Mangalagiri Municipality
- Formation: 1969
- Dissolved: 2021
- Merger of: Municipal Corporation
- Headquarters: Mangalagiri
- Location: Mangalagiri, Guntur district, Andhra Pradesh, India;
- Official language: Telugu
- Main organ: Committee
- Website: cdma.ap.gov.in/MANGALAGIRI/

= Mangalagiri Municipality =

Mangalagiri Municipality is a former municipality in Guntur district of the Indian state of Andhra Pradesh. A new corporation called Mangalagiri Tadepalli Municipal Corporation was formed for both Mangalagiri, Tadepalle towns as a new city on 23 March 2021.

== Administration ==

The municipality was established in the year 1969 and has an extent of 17.53 km2. Mangalagiri municipality and its outgrowths of Navuluru and Atmakur are a part of Vijayawada urban agglomeration. In March 2021 Mangalagiri Municipality and Tadepalli Municipality are merged and formed Mangalagiri Tadepalli Municipal Corporation.

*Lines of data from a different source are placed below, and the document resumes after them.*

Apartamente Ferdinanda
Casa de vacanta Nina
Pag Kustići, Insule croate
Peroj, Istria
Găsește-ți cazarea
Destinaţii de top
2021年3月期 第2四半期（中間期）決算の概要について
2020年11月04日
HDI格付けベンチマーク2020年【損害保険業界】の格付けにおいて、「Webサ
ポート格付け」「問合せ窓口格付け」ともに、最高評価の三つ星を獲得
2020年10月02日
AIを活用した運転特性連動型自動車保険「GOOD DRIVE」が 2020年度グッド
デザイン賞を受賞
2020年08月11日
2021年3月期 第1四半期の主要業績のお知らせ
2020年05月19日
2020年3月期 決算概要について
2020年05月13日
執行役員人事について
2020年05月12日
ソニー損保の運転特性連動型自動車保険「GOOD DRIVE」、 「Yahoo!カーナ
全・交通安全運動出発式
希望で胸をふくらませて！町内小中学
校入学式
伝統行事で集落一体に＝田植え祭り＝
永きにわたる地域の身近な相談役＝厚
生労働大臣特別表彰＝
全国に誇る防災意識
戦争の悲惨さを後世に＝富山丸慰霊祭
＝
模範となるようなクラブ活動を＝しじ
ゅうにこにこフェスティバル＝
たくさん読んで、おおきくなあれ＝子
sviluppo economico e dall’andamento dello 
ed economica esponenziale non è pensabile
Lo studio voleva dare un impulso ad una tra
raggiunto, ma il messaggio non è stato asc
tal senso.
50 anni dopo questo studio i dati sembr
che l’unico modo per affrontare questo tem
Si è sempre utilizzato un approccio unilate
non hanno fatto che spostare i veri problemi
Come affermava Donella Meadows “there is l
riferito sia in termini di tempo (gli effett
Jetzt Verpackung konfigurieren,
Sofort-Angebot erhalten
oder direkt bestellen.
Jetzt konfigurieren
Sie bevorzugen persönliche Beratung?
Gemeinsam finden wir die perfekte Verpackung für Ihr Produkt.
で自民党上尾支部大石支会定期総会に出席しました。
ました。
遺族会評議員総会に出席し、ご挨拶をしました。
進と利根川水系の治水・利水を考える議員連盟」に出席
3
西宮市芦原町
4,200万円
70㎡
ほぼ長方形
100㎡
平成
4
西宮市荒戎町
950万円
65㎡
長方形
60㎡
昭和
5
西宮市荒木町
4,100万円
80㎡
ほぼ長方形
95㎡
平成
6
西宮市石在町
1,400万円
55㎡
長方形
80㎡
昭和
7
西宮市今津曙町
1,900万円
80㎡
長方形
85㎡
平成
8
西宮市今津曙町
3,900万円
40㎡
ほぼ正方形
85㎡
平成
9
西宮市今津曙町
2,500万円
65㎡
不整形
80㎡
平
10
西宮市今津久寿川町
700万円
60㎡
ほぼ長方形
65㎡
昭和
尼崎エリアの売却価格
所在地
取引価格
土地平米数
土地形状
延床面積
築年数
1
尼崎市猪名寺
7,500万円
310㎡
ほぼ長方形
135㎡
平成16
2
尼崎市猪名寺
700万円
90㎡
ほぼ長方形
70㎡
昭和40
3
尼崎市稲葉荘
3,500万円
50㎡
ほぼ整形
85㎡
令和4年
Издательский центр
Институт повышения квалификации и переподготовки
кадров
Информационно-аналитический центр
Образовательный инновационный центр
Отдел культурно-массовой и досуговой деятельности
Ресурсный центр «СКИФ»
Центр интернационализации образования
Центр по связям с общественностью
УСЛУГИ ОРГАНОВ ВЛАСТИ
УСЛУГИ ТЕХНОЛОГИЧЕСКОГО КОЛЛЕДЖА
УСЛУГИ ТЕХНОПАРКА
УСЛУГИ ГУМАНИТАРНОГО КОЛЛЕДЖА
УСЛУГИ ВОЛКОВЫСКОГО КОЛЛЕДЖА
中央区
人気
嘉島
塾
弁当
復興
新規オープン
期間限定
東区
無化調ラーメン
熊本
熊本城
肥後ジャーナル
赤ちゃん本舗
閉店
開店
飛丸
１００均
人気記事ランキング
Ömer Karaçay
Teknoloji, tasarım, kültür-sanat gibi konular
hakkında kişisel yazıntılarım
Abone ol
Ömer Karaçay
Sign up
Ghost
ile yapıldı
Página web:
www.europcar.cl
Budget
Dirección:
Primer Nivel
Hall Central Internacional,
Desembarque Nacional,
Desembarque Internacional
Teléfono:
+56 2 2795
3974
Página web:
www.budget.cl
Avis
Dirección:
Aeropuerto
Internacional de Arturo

The Elected Wing of the municipality consists of a municipal council, which has elected members and is headed by a Chairperson. Whereas, the Executive Wing is headed by a municipal commissioner.

Mangalagiri municipality has a total of 32 election wards. The below table shows the composition of municipal wards with unreserved and reserved (women, SC's, ST's and BC's) categories. AP government introduced new GO to merge Atmakuru, Nowluru, Bethapudi, Yerrabalem and Chinakakani in Mangalagiri Municipality.

==Civic works and services==
The municipality works on improving civic needs such as, sewerage, storm water drains, solid waste management, and it even takes care of laying cement roads, providing drinking water, internal road widening etc. The municipality also takes up the process of beautification, which certain works like, tree plantations, maintaining parks, laying dividers and pavements.

The town has a water pumping station, which draws water from the nearby Prakasam Barrage and is supplied to the filtration plants for water supply.

Projects

Mangalagiri is one of the seven municipalities, along with Vijayawada and Guntur Municipal Corporations to be a part of a 15 MW waste-to-energy plant project. It is planned to be set up with the collaboration of the JITF Urban Infrastructure Limited.

==Awards and achievements==
In 2015, the municipality received Green Leaf Awards 2015 in the category of Best Municipality, which was organised by NGO Sukuki Exnora. The city is one among the 31 cities in the state to be a part of water supply and sewerage services mission known as Atal Mission for Rejuvenation and Urban Transformation (AMRUT).